● **EXERCISE OBJECTIVE**:
When a line in the material contains the word "جمعه", copy it.

-- RECORDS TO USE follows --

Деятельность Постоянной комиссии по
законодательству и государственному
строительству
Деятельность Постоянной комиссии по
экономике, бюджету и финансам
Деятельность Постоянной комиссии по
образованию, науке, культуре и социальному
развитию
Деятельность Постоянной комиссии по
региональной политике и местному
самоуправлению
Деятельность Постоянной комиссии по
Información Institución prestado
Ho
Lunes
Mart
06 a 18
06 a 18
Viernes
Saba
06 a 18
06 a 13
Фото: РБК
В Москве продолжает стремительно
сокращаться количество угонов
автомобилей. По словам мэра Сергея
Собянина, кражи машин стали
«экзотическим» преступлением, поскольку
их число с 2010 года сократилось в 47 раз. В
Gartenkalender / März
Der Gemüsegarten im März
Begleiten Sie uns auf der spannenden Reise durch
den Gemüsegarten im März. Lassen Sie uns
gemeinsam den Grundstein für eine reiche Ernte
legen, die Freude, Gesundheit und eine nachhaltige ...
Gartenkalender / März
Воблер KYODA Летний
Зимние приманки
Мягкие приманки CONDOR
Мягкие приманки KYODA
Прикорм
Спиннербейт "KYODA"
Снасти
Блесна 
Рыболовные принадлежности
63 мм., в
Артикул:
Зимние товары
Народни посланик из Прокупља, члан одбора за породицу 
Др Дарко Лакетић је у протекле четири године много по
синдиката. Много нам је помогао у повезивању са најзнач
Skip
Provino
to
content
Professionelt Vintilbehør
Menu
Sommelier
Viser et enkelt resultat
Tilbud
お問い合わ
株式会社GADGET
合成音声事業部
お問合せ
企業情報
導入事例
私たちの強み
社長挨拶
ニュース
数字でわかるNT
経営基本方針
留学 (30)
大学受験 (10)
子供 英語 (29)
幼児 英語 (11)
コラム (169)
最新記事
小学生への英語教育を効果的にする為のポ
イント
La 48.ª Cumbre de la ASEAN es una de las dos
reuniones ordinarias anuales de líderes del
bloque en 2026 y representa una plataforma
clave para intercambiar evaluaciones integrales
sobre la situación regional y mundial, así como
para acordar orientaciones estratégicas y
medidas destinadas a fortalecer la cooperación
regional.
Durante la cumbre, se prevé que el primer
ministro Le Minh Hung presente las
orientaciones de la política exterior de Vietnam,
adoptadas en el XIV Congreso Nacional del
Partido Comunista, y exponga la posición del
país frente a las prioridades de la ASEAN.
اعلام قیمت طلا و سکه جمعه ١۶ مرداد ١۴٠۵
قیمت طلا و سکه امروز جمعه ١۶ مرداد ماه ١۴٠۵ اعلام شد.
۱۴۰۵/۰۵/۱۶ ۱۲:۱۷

-- RECORDS TO USE concluded --

● **ANSWER SECTION**:
اعلام قیمت طلا و سکه جمعه ١۶ مرداد ١۴٠۵
قیمت طلا و سکه امروز جمعه ١۶ مرداد ماه ١۴٠۵ اعلام شد.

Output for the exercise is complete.